FCCBs carry a fixed interest rate.
Final Answer: FCCB combines foreign currency debt with conversion option.
Class 11 Business Studies Chapter 8 Extra Questions On Choosing Sources
A business should rarely depend on only one finance source. These Class 11 Business Studies Chapter 8 extra questions test suitability, risk and decision-making.
Q59. What Factors Affect The Choice Of Source Of Finance?
The choice of source of finance depends on cost, financial strength, legal status, purpose, risk, control, creditworthiness, flexibility and tax benefits.
A firm must match finance source with its need.
Final Answer: Source selection depends on cost, risk, control and purpose.

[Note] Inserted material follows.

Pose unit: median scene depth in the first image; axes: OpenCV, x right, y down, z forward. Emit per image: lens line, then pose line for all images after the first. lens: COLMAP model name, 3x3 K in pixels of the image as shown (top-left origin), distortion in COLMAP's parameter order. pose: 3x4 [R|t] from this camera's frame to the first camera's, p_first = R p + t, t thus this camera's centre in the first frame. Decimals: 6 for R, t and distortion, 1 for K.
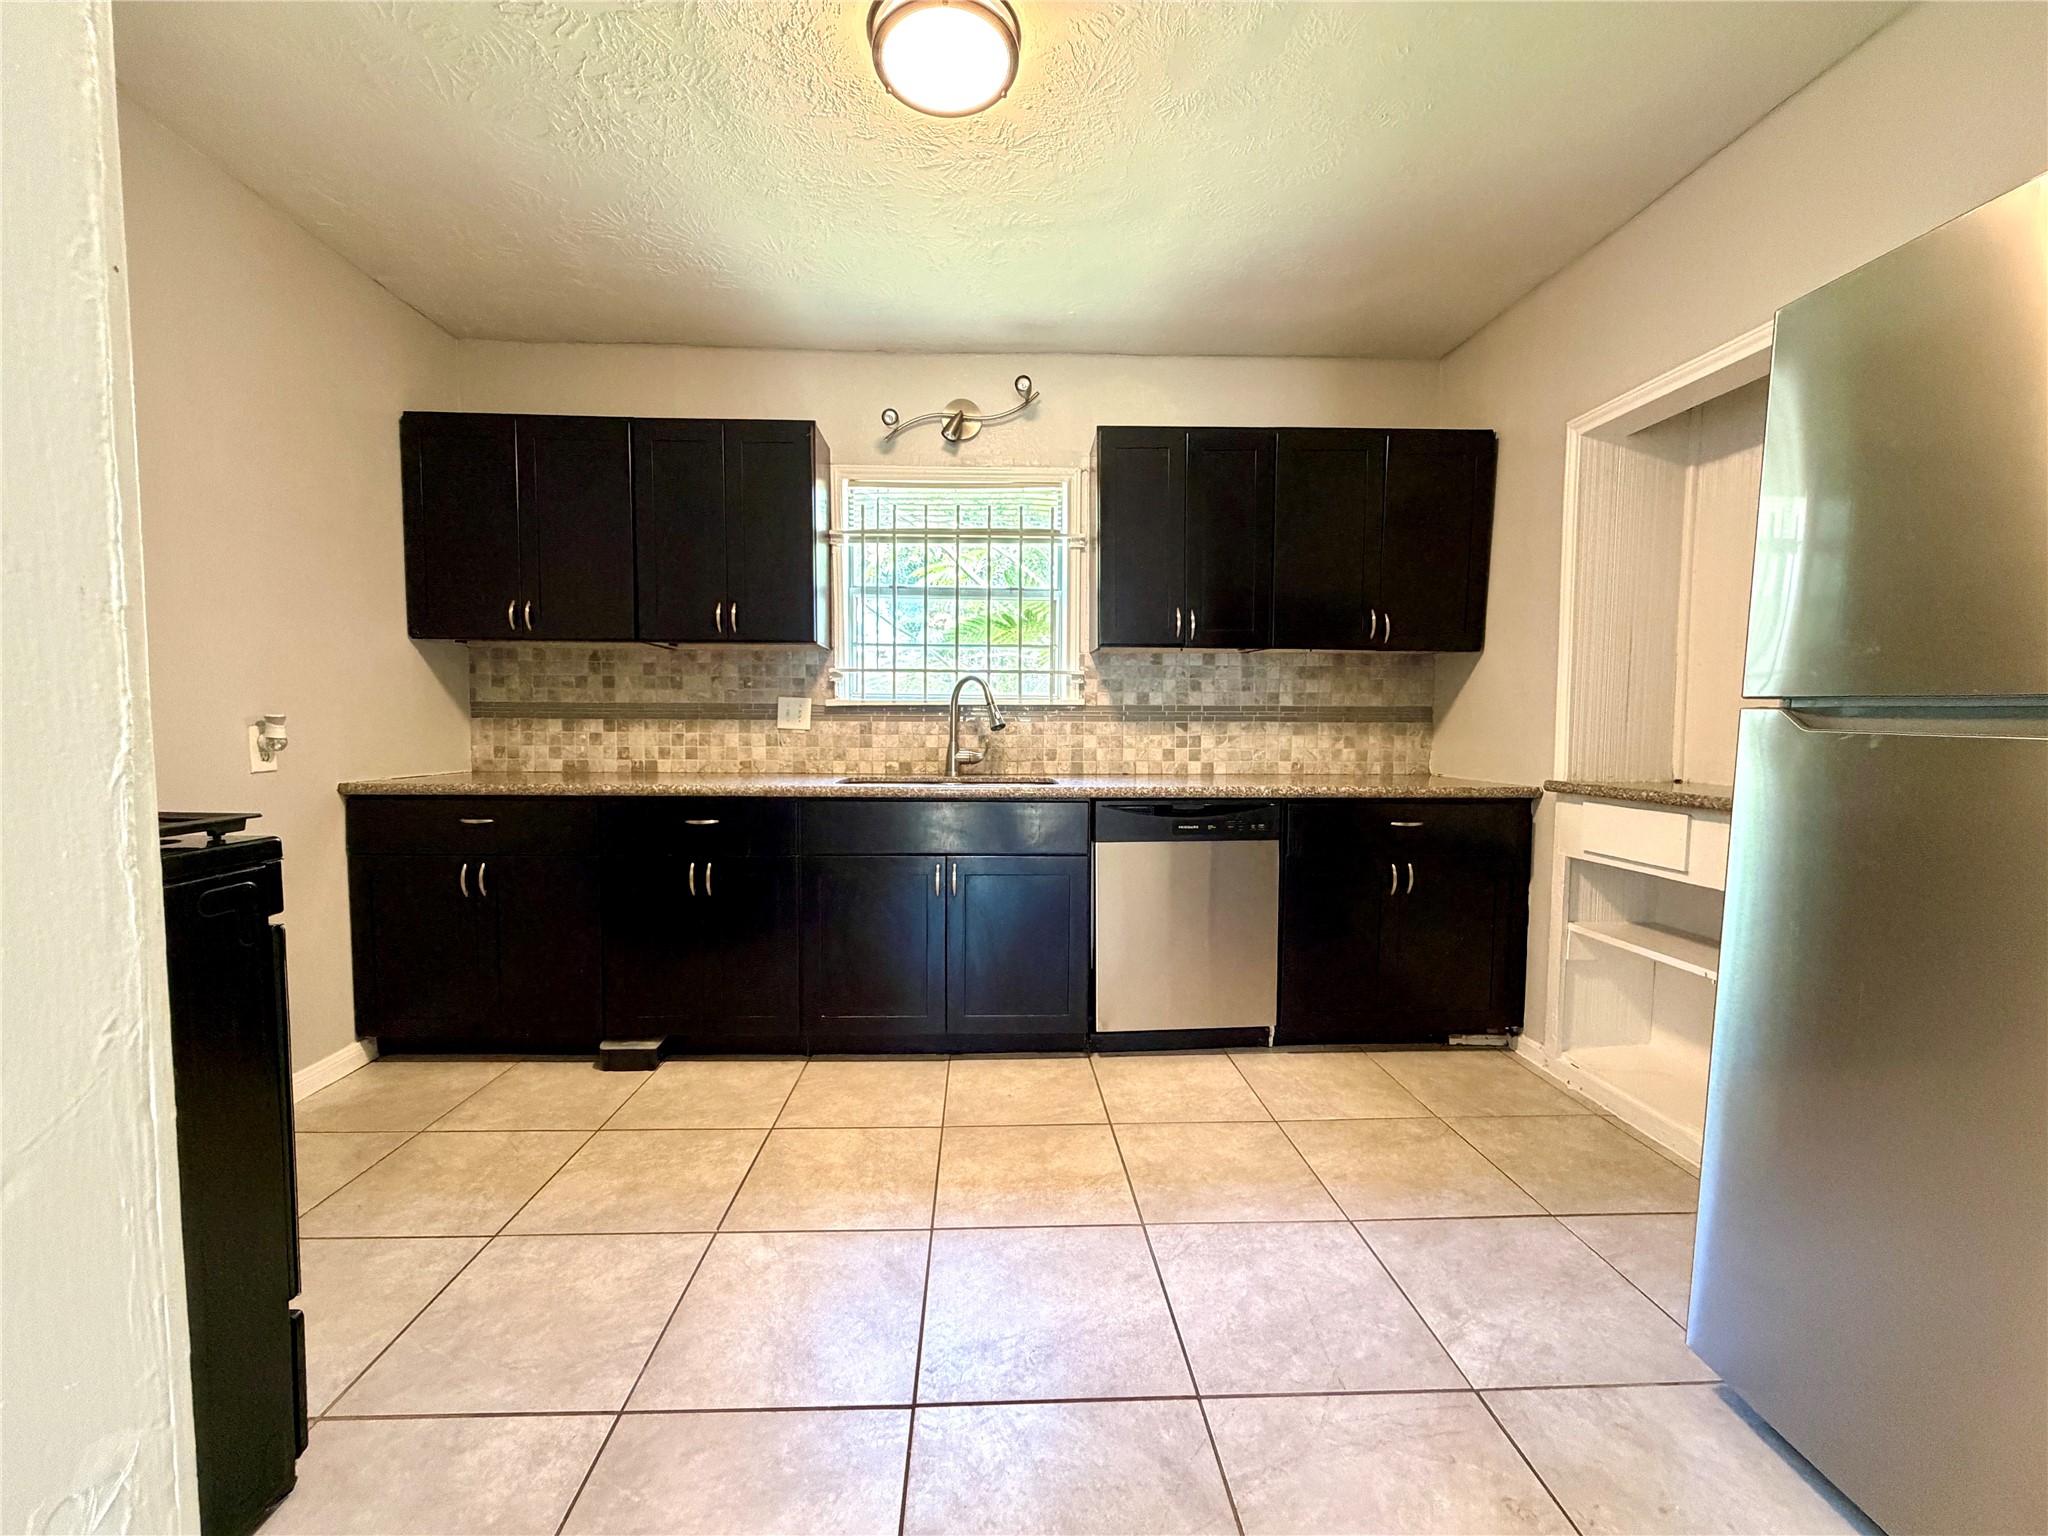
lens RADIAL K [[816.5, 0, 1017.3], [0, 816.5, 770.4], [0, 0, 1]] dist [-0.001359, 0.000075]
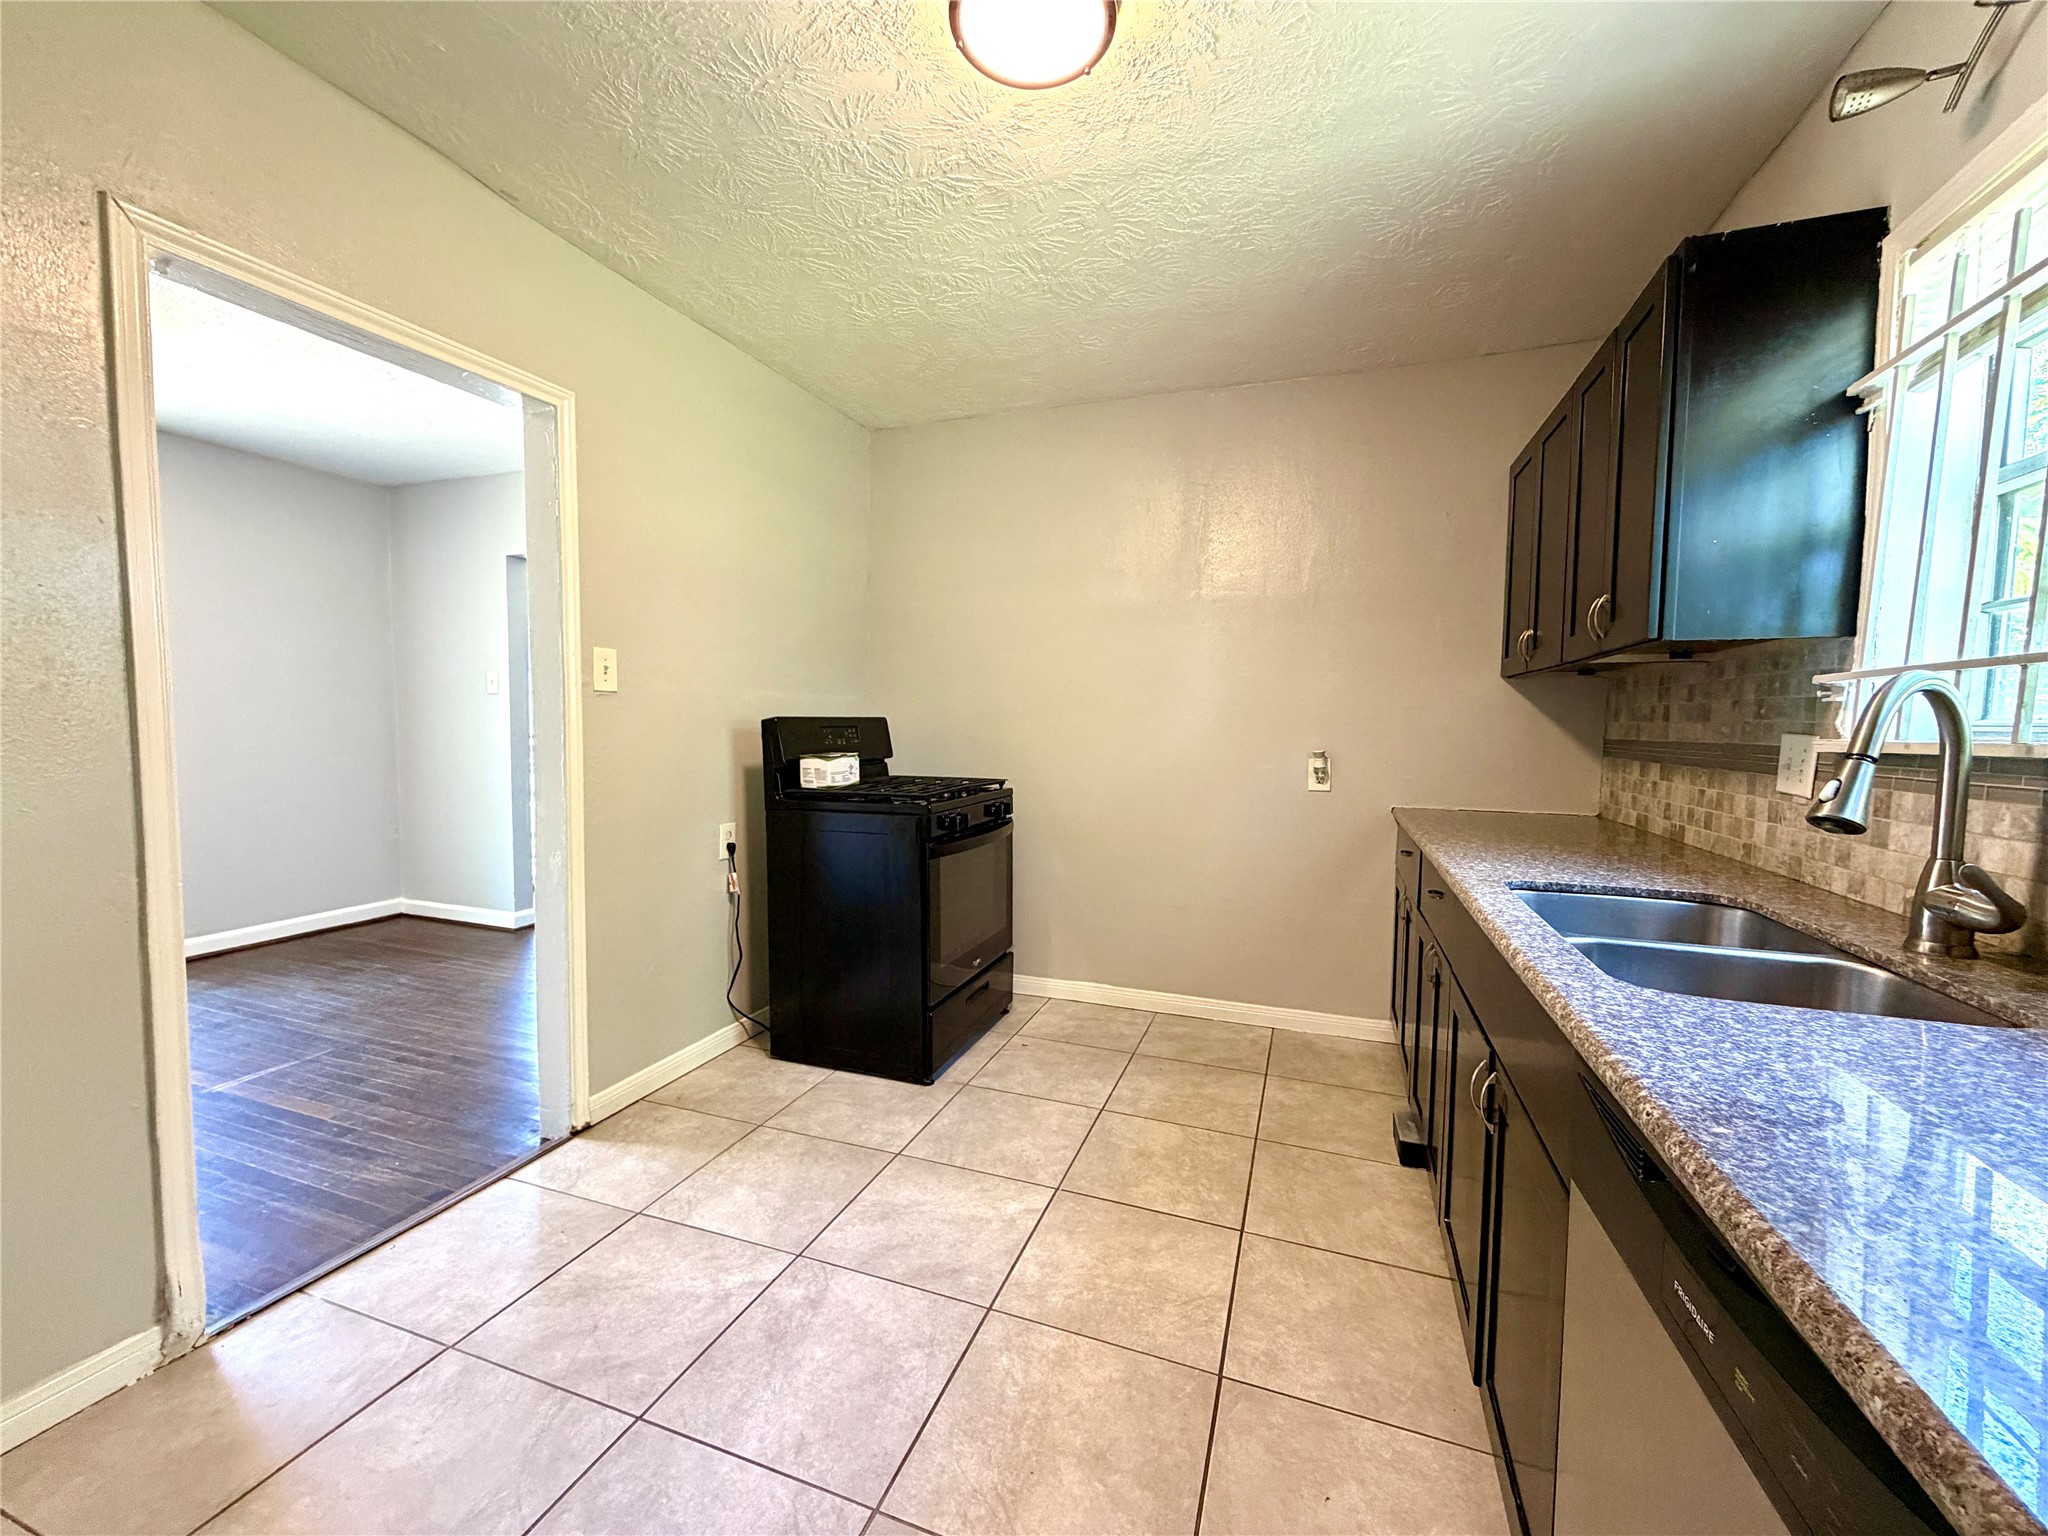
lens RADIAL K [[816.5, 0, 1017.3], [0, 816.5, 770.4], [0, 0, 1]] dist [-0.001359, 0.000075]
pose [[-0.383367, 0.043246, -0.922583, 0.505512], [-0.064325, 0.995227, 0.073381, -0.090976], [0.921353, 0.087477, -0.378756, 0.923478]]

Q60. Why Is Cost Important While Choosing Finance?
Cost is important because every finance source involves procurement cost or utilisation cost. Lower cost improves profitability.
Interest, dividend, floatation cost and documentation cost must be considered.
Final Answer: A business chooses finance after comparing total cost.
Q61. Why Does Control Matter In Financing Decisions?
Control matters because some sources may dilute ownership power. Equity shares give voting rights to new shareholders.
Debentures and loans do not usually dilute voting control.
Final Answer: Finance choice can affect management control.
Q62. Why Should Long-Term Needs Not Be Met By Short-Term Finance?
Long-term needs should not be met by short-term finance because repayment arrives too soon. It can create liquidity pressure.
A long-term expansion plan should use shares, debentures or institutional loans.
Final Answer: The finance period must match the asset or purpose.
Q63. Why Is Tax Benefit Important In Source Selection?
Tax benefit matters because interest on debentures and loans is tax deductible. Preference dividend is not tax deductible.
Debt may reduce taxable profit through interest expense.
Final Answer: Tax treatment affects the real cost of finance.